Still, rather than lament on the shortcomings, the rhetoric coming out from the Mazembe camp has been far from negative. After all, they final get to meet their bête noire, and set an issue straight: it was Esperance who lodged a complaint to CAF that Mazembe had fielded defender Janvier Bokungu, who was allegedly still contracted to Esperance. CAF subsequently ejected TP Mazembe from the competition as they could not convince CAF that Bokungu had officially terminated his contract with Esperance before joining them. Earlier this year, FIFA ruled in TP Mazembe’s favour after examining the case. It was too little too late for a team who consider the CL to be the Holy Grail.
“We wanted to meet Esperance of Tunis this year. We are therefore very pleased that the results of the competition have answered our prayers,” Mazembe chairman Moise Katumbu stated in the immediate aftermath of the defeat to Berekum Chelsea. “We just hope the Confederation of African Football appoints referees worthy of running the two semi finals, which will be honouring African football. That’s it. And we have been preparing ourselves for some time.”
TP Mazembe play a 4-3-3 system where the modus operandi is a combination of break-necking pace and instinctive, productive flair of Tresor Mputu, Rainford Kalaba and Deo Kanda. Defensively, Mazembe are capable of brain-farts – they have a habit of over-committing too many players forward when they attack, and when these attacks fail it can leave them very vulnerable to counter-attacks and, with their full-backs having a penchant for a dash forward, their centre-backs exposed.
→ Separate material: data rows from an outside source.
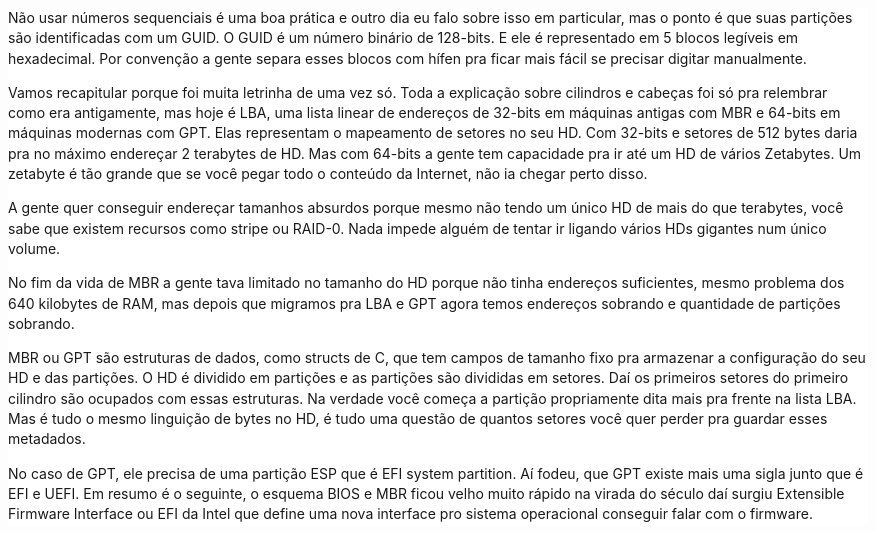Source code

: 
Não usar números sequenciais é uma boa prática e outro dia eu falo sobre isso em particular, mas o ponto é que suas partições são identificadas com um GUID. O GUID é um número binário de 128-bits. E ele é representado em 5 blocos legíveis em hexadecimal. Por convenção a gente separa esses blocos com hífen pra ficar mais fácil se precisar digitar manualmente.








Vamos recapitular porque foi muita letrinha de uma vez só. Toda a explicação sobre cilindros e cabeças foi só pra relembrar como era antigamente, mas hoje é LBA, uma lista linear de endereços de 32-bits em máquinas antigas com MBR e 64-bits em máquinas modernas com GPT. Elas representam o mapeamento de setores no seu HD. Com 32-bits e setores de 512 bytes daria pra no máximo endereçar 2 terabytes de HD. Mas com 64-bits a gente tem capacidade pra ir até um HD de vários Zetabytes. Um zetabyte é tão grande que se você pegar todo o conteúdo da Internet, não ia chegar perto disso.








A gente quer conseguir endereçar tamanhos absurdos porque mesmo não tendo um único HD de mais do que terabytes, você sabe que existem recursos como stripe ou RAID-0. Nada impede alguém de tentar ir ligando vários HDs gigantes num único volume. 





No fim da vida de MBR a gente tava limitado no tamanho do HD porque não tinha endereços suficientes, mesmo problema dos 640 kilobytes de RAM, mas depois que migramos pra LBA e GPT agora temos endereços sobrando e quantidade de partições sobrando.







MBR ou GPT são estruturas de dados, como structs de C, que tem campos de tamanho fixo pra armazenar a configuração do seu HD e das partições. O HD é dividido em partições e as partições são divididas em setores. Daí os primeiros setores do primeiro cilindro são ocupados com essas estruturas. Na verdade você começa a partição propriamente dita mais pra frente na lista LBA. Mas é tudo o mesmo linguição de bytes no HD, é tudo uma questão de quantos setores você quer perder pra guardar esses metadados.








No caso de GPT, ele precisa de uma partição ESP que é EFI system partition. Aí fodeu, que GPT existe mais uma sigla junto que é EFI e UEFI. Em resumo é o seguinte, o esquema BIOS e MBR ficou velho muito rápido na virada do século daí surgiu Extensible Firmware Interface ou EFI da Intel que define uma nova interface pro sistema operacional conseguir falar com o firmware.







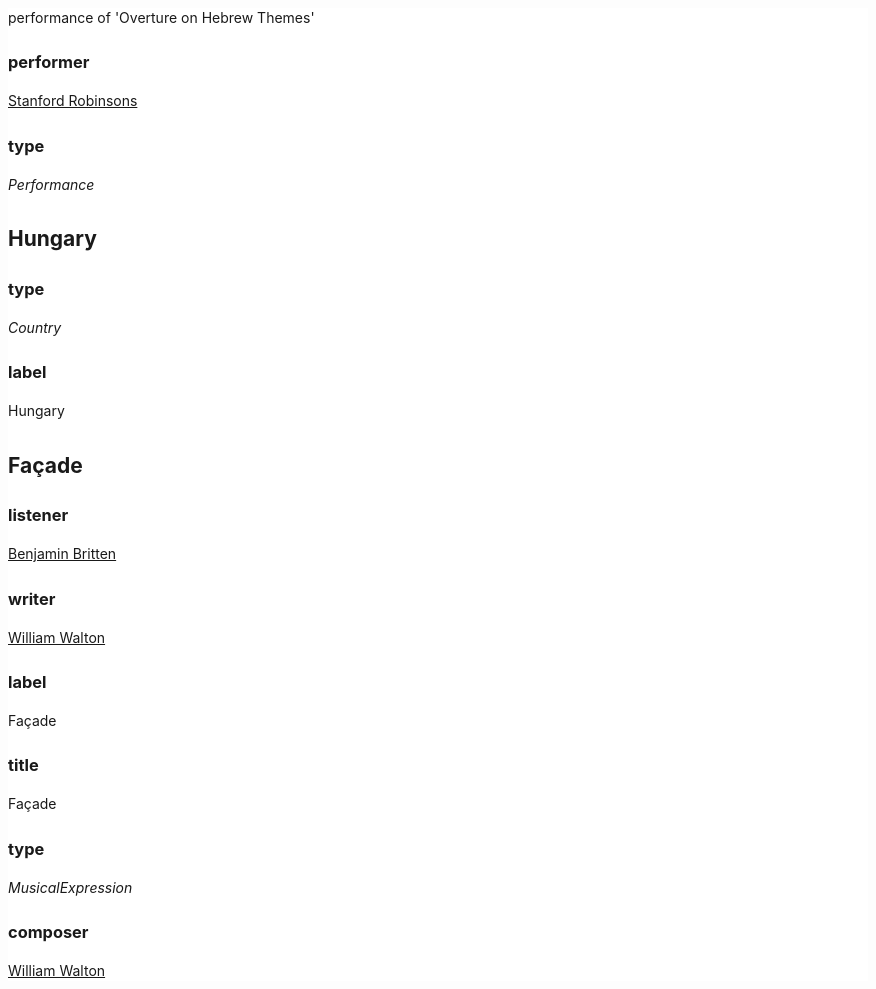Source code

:
performance of 'Overture on Hebrew Themes'

### performer


[Stanford Robinsons](#Stanford-Robinsons)

### type


*Performance*

## Hungary

### type


*Country*

### label


Hungary

## Façade

### listener


[Benjamin Britten](#Benjamin-Britten)

### writer


[William Walton](#William-Walton)

### label


Façade

### title


Façade

### type


*MusicalExpression*

### composer


[William Walton](#William-Walton)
Coach Lamine N’Diaye hasn’t quite got the balance in midfield right – it’s a three-man midfield and he has tried a range of combinations, but it often seems to lack the adequate aggression for a continental powerhouse of Mazembe’s calibre, particularly away from home. Zambian centre-back Stophira Sunzu has played brilliantly as a defensive midfielder, but, often joined by two attacking-midfielders (in fairness, this can be beneficial as it gives Mazembe penetration from all angles) or players who don’t have the aggression or defensive discipline to play in a midfield three, it often leaves him with too much to do.
Tanzanian striker Mbwana Samata brilliantly leads the line with his me-against-the-world runs whilst Tresor Mputu and Deo Kanda lurk behind him with malevolent intent. The dynamism and intelligence of this triumvirate means creating chances is not a problem for Mazembe.
The obscenely talented Tresor Mputu, who is the all-time top scorer in CAF club competitions with 41 goals, has the productivity and ability to dupe defenders with all manners of deception. He loves a good twist-and-turner to loosen the muscles of the defenders he faces and often provides the telling cross or pass for Samata. He plays with that aura of absolute effortlessness which makes football look remarkably easy.
One to watch
Forget Yaya Toure, forget Didier Drogba, forget Younes Belhanda and all the other usual suspects for the African Footballer of the Year award. Assuming he wins the CL, a left-field choice may very well be Stophira Sunzu, who was include in the 32-man short-list for the award earlier this week. He would then add to the Cup of Nations, which he won in February with Zambia, marshalling Didier Drogba superbly on his way to scoring the winning spot-kick in the final. With Mazembe, he has also been deployed as a defensive midfielder to good effect.
TP Mazembe have only lost once in their last 26 home games in the CL. If any team can make the record less impressive, it’s Esperance. Still, the Tunisians have rarely been tested by a side of TP Mazembe’s strikeforce and it’s difficult to envisage them winning the game. 2-1 to the Ravens.